ACTIVITY: Return every line of the material below unchanged, leaving out the pictures.

*** INFORMATION ***

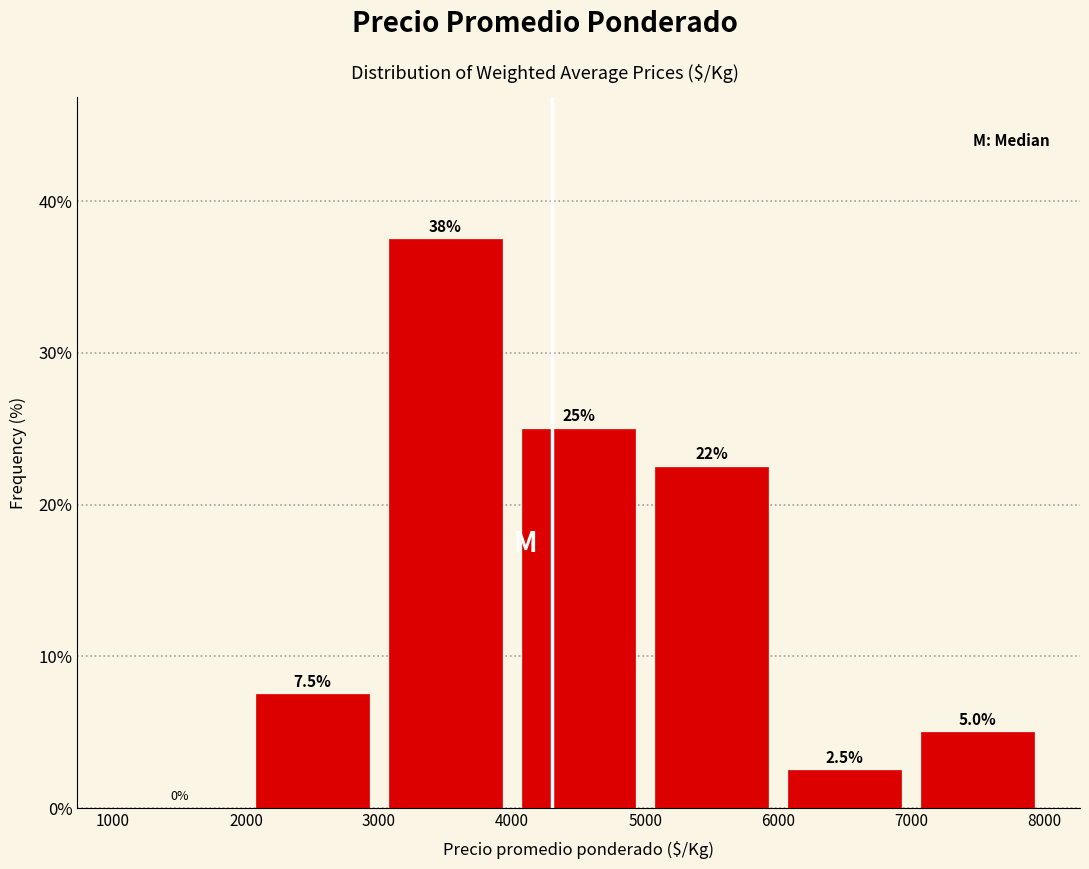

Which range on the x-axis has the tallest bar?

3000 to 4000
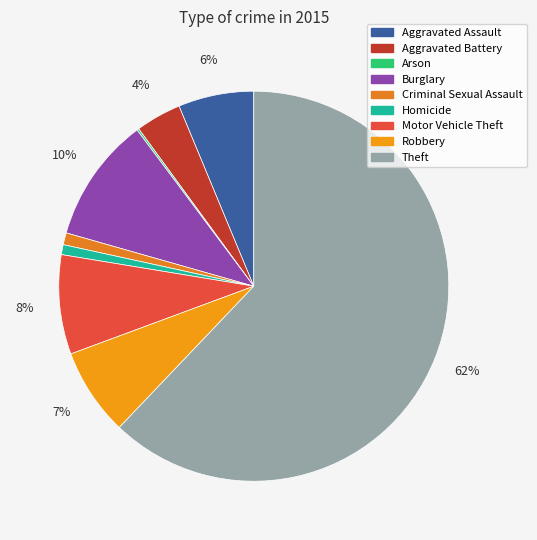

How many segments does this pie chart have?

9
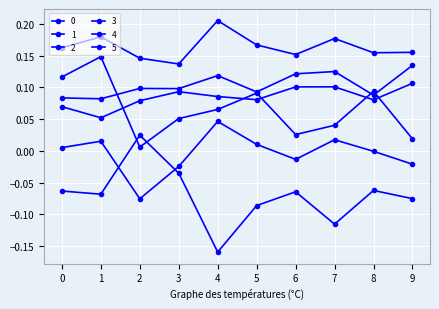

What is the value of the 3 point at the 1st from the left?

0.2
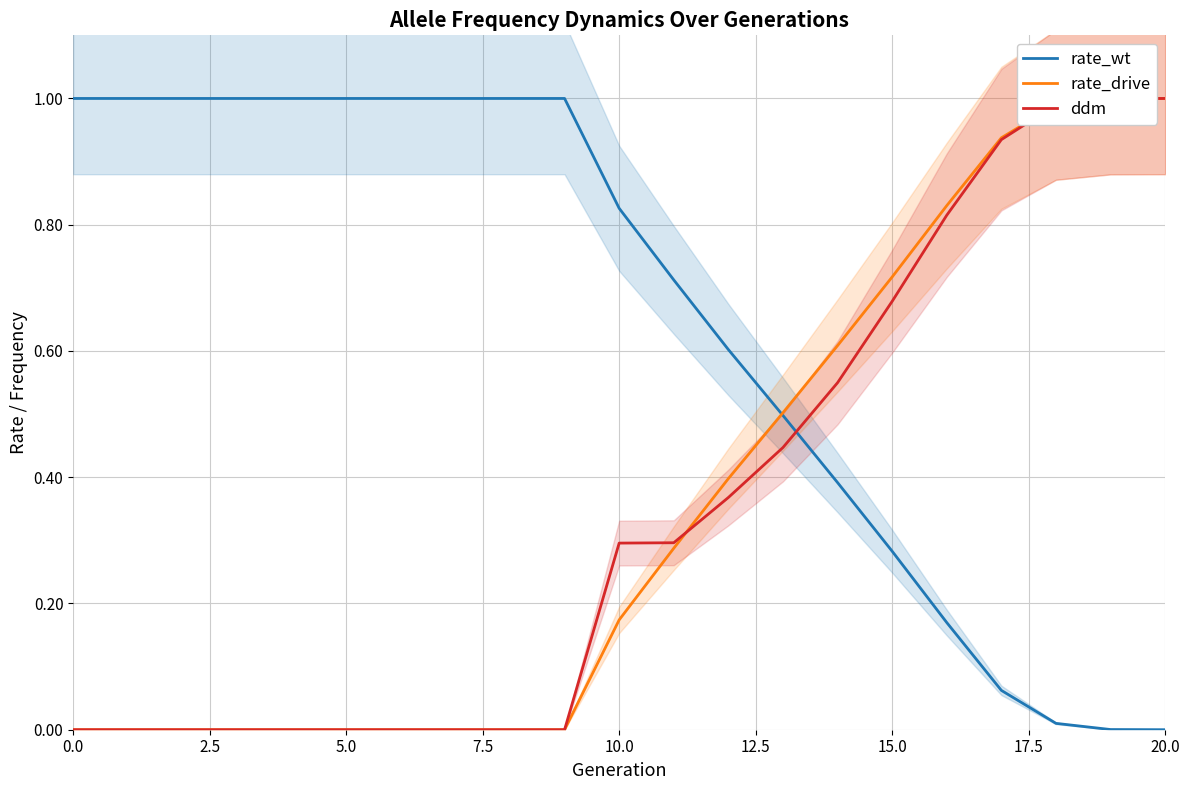

Reading left to right, transcribe all the data shown in this chart.

rate_wt: 1.0	1.0	1.0	1.0	1.0	1.0	1.0	1.0	1.0	1.0	0.8	0.7	0.6	0.5	0.4	0.3	0.2	0.1	0.0	0.0	0.0
rate_drive: 0.0	0.0	0.0	0.0	0.0	0.0	0.0	0.0	0.0	0.0	0.2	0.3	0.4	0.5	0.6	0.7	0.8	0.9	1.0	1.0	1.0
ddm: 0.0	0.0	0.0	0.0	0.0	0.0	0.0	0.0	0.0	0.0	0.3	0.3	0.4	0.4	0.5	0.7	0.8	0.9	1.0	1.0	1.0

***

ANSWER BELOW:
Which range on the x-axis has the tallest bar?

3000 to 4000

How many segments does this pie chart have?

9

What is the value of the 3 point at the 1st from the left?

0.2

Reading left to right, transcribe all the data shown in this chart.

rate_wt: 1.0	1.0	1.0	1.0	1.0	1.0	1.0	1.0	1.0	1.0	0.8	0.7	0.6	0.5	0.4	0.3	0.2	0.1	0.0	0.0	0.0
rate_drive: 0.0	0.0	0.0	0.0	0.0	0.0	0.0	0.0	0.0	0.0	0.2	0.3	0.4	0.5	0.6	0.7	0.8	0.9	1.0	1.0	1.0
ddm: 0.0	0.0	0.0	0.0	0.0	0.0	0.0	0.0	0.0	0.0	0.3	0.3	0.4	0.4	0.5	0.7	0.8	0.9	1.0	1.0	1.0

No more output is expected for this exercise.